THE PROBLEM
Set down the records that follow in full and without changes.

━━━━

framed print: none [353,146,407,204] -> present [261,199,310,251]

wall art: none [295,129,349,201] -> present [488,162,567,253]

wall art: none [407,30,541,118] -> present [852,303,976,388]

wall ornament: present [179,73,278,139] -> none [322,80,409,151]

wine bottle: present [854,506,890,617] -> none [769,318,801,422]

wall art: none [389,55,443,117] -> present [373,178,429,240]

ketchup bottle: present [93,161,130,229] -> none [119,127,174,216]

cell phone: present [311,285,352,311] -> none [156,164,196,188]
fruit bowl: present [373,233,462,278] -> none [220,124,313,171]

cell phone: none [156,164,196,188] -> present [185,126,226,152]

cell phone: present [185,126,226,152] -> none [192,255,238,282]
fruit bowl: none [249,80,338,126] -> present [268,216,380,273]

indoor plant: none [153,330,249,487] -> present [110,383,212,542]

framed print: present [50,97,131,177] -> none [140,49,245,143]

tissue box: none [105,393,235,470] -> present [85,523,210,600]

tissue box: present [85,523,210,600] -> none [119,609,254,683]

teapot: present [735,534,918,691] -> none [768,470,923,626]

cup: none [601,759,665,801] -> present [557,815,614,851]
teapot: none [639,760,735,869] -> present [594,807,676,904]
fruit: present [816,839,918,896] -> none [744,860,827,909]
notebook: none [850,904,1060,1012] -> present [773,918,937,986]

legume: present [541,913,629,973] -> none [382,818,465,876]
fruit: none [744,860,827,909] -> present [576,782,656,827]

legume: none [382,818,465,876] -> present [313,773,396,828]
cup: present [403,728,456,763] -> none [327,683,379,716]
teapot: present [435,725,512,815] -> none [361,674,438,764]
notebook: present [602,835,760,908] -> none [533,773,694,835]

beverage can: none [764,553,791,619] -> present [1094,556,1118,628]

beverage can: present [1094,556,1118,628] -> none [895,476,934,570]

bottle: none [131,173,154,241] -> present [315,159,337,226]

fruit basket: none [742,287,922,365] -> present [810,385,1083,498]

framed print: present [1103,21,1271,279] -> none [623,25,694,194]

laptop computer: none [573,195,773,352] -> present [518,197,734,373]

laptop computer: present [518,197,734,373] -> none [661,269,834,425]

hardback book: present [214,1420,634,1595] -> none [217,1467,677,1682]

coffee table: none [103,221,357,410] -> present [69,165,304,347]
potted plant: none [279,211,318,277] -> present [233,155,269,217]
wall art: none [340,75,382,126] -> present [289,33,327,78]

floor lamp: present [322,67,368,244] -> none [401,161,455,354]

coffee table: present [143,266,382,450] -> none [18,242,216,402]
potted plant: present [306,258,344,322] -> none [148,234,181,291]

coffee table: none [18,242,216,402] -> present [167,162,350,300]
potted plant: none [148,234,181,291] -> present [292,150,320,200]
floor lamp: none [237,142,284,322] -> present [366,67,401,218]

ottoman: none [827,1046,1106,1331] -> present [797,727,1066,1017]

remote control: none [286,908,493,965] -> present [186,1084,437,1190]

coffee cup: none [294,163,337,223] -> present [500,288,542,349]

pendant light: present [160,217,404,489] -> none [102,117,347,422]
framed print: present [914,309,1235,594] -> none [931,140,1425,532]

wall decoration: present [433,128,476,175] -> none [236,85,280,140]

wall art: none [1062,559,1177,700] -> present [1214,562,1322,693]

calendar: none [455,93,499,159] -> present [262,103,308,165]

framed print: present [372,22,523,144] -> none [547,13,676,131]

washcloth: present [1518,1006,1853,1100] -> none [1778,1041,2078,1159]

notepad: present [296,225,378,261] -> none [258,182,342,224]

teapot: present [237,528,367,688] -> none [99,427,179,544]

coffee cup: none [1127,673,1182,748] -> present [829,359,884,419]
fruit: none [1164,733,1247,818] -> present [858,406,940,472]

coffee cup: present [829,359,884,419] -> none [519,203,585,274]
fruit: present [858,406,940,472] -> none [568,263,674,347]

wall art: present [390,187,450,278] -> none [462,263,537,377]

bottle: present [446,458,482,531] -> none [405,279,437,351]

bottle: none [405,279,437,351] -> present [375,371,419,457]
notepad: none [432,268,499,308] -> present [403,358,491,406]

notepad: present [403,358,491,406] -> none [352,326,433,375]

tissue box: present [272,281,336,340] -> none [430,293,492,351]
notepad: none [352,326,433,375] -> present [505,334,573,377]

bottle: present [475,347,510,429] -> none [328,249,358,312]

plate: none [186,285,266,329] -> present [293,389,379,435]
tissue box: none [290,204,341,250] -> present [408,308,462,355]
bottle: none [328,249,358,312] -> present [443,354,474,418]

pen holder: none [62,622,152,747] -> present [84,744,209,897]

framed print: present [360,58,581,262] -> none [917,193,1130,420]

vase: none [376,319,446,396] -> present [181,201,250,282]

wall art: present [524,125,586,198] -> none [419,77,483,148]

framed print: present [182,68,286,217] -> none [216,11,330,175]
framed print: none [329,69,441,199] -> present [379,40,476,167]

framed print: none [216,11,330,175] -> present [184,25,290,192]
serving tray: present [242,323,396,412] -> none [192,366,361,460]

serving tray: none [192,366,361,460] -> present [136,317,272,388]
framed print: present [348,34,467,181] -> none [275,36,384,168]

━━━━

ANSWER TO THE PROBLEM
framed print: none [353,146,407,204] -> present [261,199,310,251]

wall art: none [295,129,349,201] -> present [488,162,567,253]

wall art: none [407,30,541,118] -> present [852,303,976,388]

wall ornament: present [179,73,278,139] -> none [322,80,409,151]

wine bottle: present [854,506,890,617] -> none [769,318,801,422]

wall art: none [389,55,443,117] -> present [373,178,429,240]

ketchup bottle: present [93,161,130,229] -> none [119,127,174,216]

cell phone: present [311,285,352,311] -> none [156,164,196,188]
fruit bowl: present [373,233,462,278] -> none [220,124,313,171]

cell phone: none [156,164,196,188] -> present [185,126,226,152]

cell phone: present [185,126,226,152] -> none [192,255,238,282]
fruit bowl: none [249,80,338,126] -> present [268,216,380,273]

indoor plant: none [153,330,249,487] -> present [110,383,212,542]

framed print: present [50,97,131,177] -> none [140,49,245,143]

tissue box: none [105,393,235,470] -> present [85,523,210,600]

tissue box: present [85,523,210,600] -> none [119,609,254,683]

teapot: present [735,534,918,691] -> none [768,470,923,626]

cup: none [601,759,665,801] -> present [557,815,614,851]
teapot: none [639,760,735,869] -> present [594,807,676,904]
fruit: present [816,839,918,896] -> none [744,860,827,909]
notebook: none [850,904,1060,1012] -> present [773,918,937,986]

legume: present [541,913,629,973] -> none [382,818,465,876]
fruit: none [744,860,827,909] -> present [576,782,656,827]

legume: none [382,818,465,876] -> present [313,773,396,828]
cup: present [403,728,456,763] -> none [327,683,379,716]
teapot: present [435,725,512,815] -> none [361,674,438,764]
notebook: present [602,835,760,908] -> none [533,773,694,835]

beverage can: none [764,553,791,619] -> present [1094,556,1118,628]

beverage can: present [1094,556,1118,628] -> none [895,476,934,570]

bottle: none [131,173,154,241] -> present [315,159,337,226]

fruit basket: none [742,287,922,365] -> present [810,385,1083,498]

framed print: present [1103,21,1271,279] -> none [623,25,694,194]

laptop computer: none [573,195,773,352] -> present [518,197,734,373]

laptop computer: present [518,197,734,373] -> none [661,269,834,425]

hardback book: present [214,1420,634,1595] -> none [217,1467,677,1682]

coffee table: none [103,221,357,410] -> present [69,165,304,347]
potted plant: none [279,211,318,277] -> present [233,155,269,217]
wall art: none [340,75,382,126] -> present [289,33,327,78]

floor lamp: present [322,67,368,244] -> none [401,161,455,354]

coffee table: present [143,266,382,450] -> none [18,242,216,402]
potted plant: present [306,258,344,322] -> none [148,234,181,291]

coffee table: none [18,242,216,402] -> present [167,162,350,300]
potted plant: none [148,234,181,291] -> present [292,150,320,200]
floor lamp: none [237,142,284,322] -> present [366,67,401,218]

ottoman: none [827,1046,1106,1331] -> present [797,727,1066,1017]

remote control: none [286,908,493,965] -> present [186,1084,437,1190]

coffee cup: none [294,163,337,223] -> present [500,288,542,349]

pendant light: present [160,217,404,489] -> none [102,117,347,422]
framed print: present [914,309,1235,594] -> none [931,140,1425,532]

wall decoration: present [433,128,476,175] -> none [236,85,280,140]

wall art: none [1062,559,1177,700] -> present [1214,562,1322,693]

calendar: none [455,93,499,159] -> present [262,103,308,165]

framed print: present [372,22,523,144] -> none [547,13,676,131]

washcloth: present [1518,1006,1853,1100] -> none [1778,1041,2078,1159]

notepad: present [296,225,378,261] -> none [258,182,342,224]

teapot: present [237,528,367,688] -> none [99,427,179,544]

coffee cup: none [1127,673,1182,748] -> present [829,359,884,419]
fruit: none [1164,733,1247,818] -> present [858,406,940,472]

coffee cup: present [829,359,884,419] -> none [519,203,585,274]
fruit: present [858,406,940,472] -> none [568,263,674,347]

wall art: present [390,187,450,278] -> none [462,263,537,377]

bottle: present [446,458,482,531] -> none [405,279,437,351]

bottle: none [405,279,437,351] -> present [375,371,419,457]
notepad: none [432,268,499,308] -> present [403,358,491,406]

notepad: present [403,358,491,406] -> none [352,326,433,375]

tissue box: present [272,281,336,340] -> none [430,293,492,351]
notepad: none [352,326,433,375] -> present [505,334,573,377]

bottle: present [475,347,510,429] -> none [328,249,358,312]

plate: none [186,285,266,329] -> present [293,389,379,435]
tissue box: none [290,204,341,250] -> present [408,308,462,355]
bottle: none [328,249,358,312] -> present [443,354,474,418]

pen holder: none [62,622,152,747] -> present [84,744,209,897]

framed print: present [360,58,581,262] -> none [917,193,1130,420]

vase: none [376,319,446,396] -> present [181,201,250,282]

wall art: present [524,125,586,198] -> none [419,77,483,148]

framed print: present [182,68,286,217] -> none [216,11,330,175]
framed print: none [329,69,441,199] -> present [379,40,476,167]

framed print: none [216,11,330,175] -> present [184,25,290,192]
serving tray: present [242,323,396,412] -> none [192,366,361,460]

serving tray: none [192,366,361,460] -> present [136,317,272,388]
framed print: present [348,34,467,181] -> none [275,36,384,168]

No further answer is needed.